Dataset entries
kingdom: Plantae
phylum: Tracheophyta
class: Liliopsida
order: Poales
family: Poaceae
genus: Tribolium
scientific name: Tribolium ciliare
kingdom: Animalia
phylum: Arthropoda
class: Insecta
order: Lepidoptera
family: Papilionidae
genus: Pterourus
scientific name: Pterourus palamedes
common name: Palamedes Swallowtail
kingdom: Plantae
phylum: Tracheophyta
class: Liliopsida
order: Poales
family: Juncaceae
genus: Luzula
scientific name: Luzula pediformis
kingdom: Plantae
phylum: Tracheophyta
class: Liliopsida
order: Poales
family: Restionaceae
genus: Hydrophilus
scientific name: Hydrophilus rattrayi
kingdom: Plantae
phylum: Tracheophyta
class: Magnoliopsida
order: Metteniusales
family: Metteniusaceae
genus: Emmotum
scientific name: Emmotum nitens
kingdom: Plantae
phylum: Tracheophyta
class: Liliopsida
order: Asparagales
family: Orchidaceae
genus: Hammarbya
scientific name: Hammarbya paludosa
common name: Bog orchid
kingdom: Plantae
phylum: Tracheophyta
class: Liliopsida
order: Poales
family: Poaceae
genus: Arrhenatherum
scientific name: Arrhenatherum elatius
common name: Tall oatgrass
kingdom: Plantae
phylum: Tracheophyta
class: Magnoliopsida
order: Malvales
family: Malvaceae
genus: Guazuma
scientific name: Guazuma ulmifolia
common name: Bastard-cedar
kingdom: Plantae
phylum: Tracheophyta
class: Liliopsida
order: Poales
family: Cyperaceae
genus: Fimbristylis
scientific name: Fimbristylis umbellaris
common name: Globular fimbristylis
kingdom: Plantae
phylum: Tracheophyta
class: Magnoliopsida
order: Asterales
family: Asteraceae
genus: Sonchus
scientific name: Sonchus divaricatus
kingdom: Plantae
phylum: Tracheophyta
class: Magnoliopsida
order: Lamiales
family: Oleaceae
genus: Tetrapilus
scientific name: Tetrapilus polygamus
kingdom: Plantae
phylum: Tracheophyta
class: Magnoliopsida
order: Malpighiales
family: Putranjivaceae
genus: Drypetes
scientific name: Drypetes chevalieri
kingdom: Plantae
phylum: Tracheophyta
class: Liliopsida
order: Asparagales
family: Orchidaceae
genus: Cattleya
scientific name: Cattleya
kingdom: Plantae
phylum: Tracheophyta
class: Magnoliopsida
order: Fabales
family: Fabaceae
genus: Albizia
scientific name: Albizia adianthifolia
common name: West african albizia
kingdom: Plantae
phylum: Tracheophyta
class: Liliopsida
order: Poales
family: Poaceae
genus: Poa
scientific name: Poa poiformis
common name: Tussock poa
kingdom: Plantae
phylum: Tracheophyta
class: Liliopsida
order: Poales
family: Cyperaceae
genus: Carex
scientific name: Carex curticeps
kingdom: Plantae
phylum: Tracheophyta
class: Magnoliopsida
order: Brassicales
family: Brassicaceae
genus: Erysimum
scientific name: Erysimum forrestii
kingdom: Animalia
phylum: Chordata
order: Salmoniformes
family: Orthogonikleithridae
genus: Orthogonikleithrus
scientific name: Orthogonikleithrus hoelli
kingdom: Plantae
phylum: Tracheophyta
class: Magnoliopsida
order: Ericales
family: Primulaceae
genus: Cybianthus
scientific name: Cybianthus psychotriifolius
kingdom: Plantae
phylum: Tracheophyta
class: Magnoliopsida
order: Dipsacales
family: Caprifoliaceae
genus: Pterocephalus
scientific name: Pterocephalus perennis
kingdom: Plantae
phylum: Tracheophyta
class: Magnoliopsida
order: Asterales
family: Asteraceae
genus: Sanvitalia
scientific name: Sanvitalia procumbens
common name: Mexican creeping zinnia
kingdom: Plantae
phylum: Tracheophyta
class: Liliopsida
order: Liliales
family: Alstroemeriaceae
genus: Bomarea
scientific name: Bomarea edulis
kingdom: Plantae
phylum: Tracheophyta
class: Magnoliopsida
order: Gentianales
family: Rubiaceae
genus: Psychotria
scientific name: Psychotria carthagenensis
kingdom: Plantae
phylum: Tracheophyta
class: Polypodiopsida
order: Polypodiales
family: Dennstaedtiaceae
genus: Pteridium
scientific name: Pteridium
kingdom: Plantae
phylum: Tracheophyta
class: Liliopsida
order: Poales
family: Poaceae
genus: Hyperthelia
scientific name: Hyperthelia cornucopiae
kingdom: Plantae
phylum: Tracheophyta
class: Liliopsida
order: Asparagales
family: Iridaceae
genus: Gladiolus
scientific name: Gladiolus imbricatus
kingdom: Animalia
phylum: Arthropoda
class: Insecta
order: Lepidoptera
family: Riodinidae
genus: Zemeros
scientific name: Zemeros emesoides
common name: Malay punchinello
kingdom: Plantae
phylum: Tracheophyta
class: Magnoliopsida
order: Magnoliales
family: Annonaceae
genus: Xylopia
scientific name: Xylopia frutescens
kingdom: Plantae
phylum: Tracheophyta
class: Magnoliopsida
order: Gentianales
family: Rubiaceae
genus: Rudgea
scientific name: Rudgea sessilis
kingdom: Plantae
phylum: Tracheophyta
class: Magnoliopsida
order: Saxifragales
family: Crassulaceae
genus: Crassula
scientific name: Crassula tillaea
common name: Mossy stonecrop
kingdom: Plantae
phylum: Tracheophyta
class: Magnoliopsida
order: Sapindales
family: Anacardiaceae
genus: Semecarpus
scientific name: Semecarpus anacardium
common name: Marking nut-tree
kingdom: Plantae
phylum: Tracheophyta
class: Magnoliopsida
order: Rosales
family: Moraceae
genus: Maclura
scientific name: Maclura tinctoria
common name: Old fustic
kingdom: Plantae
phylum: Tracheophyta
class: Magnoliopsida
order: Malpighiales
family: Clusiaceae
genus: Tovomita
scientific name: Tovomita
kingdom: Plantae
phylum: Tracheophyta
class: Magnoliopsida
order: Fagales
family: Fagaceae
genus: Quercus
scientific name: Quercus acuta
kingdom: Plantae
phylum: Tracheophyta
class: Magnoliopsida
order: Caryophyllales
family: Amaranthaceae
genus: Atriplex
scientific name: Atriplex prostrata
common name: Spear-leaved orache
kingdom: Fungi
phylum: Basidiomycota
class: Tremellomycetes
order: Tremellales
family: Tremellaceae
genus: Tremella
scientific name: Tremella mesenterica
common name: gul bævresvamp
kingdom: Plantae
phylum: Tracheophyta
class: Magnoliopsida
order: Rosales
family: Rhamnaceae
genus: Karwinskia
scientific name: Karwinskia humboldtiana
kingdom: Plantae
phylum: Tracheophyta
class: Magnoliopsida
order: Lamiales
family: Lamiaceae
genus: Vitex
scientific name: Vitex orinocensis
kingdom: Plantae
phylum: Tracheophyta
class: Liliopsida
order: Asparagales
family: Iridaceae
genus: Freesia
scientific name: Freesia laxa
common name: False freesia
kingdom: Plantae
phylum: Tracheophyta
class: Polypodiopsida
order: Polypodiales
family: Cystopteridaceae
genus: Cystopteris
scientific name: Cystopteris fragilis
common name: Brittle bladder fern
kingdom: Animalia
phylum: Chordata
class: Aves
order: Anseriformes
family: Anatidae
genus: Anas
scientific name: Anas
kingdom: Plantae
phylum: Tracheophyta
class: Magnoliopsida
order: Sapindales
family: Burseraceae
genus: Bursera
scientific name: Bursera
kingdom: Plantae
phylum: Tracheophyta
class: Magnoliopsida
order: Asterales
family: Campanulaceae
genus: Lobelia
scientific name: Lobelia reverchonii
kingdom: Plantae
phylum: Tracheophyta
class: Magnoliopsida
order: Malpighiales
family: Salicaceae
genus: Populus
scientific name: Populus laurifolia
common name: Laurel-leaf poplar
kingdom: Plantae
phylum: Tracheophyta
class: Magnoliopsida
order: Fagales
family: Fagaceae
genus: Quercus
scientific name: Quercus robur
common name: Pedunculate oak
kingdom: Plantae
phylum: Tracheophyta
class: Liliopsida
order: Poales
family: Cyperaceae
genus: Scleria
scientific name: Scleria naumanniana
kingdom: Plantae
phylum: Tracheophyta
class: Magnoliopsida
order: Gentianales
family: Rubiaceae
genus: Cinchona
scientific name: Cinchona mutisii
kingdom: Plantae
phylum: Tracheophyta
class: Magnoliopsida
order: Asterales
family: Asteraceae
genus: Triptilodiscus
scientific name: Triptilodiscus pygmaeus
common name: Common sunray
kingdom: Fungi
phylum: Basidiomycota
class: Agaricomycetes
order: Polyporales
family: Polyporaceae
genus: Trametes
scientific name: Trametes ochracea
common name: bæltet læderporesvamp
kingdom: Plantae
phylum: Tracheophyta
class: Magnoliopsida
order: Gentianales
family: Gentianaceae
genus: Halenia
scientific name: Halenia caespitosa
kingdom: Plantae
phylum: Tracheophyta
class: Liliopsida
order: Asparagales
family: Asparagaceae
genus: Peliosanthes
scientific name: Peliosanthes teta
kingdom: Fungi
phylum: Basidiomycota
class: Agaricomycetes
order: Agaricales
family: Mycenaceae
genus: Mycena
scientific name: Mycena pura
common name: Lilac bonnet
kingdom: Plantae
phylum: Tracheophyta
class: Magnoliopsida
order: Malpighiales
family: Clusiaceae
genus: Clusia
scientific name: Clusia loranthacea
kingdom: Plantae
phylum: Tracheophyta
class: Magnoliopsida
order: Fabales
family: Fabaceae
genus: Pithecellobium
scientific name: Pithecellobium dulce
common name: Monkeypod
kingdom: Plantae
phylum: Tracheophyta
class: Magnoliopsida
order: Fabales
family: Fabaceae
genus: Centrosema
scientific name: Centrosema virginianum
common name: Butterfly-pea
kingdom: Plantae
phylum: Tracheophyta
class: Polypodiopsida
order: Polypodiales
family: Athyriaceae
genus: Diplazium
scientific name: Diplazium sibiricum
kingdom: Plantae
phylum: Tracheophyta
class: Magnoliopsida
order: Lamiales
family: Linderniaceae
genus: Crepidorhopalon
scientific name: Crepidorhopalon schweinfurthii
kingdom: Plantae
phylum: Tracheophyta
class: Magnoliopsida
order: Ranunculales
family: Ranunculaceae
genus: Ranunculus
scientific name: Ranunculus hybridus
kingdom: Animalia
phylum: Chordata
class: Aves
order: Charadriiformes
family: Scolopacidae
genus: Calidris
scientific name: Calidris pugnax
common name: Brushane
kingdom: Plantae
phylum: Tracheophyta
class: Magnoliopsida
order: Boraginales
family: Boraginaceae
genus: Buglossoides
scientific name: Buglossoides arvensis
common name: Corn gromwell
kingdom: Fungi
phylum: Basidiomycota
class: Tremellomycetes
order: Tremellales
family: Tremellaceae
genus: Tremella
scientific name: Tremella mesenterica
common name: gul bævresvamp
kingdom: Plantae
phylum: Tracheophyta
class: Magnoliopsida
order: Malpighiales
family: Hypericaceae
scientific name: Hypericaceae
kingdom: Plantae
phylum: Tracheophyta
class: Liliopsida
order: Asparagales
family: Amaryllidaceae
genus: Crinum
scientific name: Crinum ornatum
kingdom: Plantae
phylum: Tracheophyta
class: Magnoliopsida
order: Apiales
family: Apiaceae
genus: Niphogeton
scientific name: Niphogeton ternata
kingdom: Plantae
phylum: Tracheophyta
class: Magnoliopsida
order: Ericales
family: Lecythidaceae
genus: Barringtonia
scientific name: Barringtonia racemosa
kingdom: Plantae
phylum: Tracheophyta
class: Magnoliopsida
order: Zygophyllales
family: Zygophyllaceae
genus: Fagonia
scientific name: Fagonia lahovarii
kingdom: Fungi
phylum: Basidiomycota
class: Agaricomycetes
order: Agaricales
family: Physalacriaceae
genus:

- Goal:
Update the records from the line with "scientific name: Xylopia frutescens" up to and including the line with "genus: Crassula", changing "phylum" to "division" and leaving everything else unchanged. Give only those lines.

- Result of the task:
scientific name: Xylopia frutescens
kingdom: Plantae
division: Tracheophyta
class: Magnoliopsida
order: Gentianales
family: Rubiaceae
genus: Rudgea
scientific name: Rudgea sessilis
kingdom: Plantae
division: Tracheophyta
class: Magnoliopsida
order: Saxifragales
family: Crassulaceae
genus: Crassula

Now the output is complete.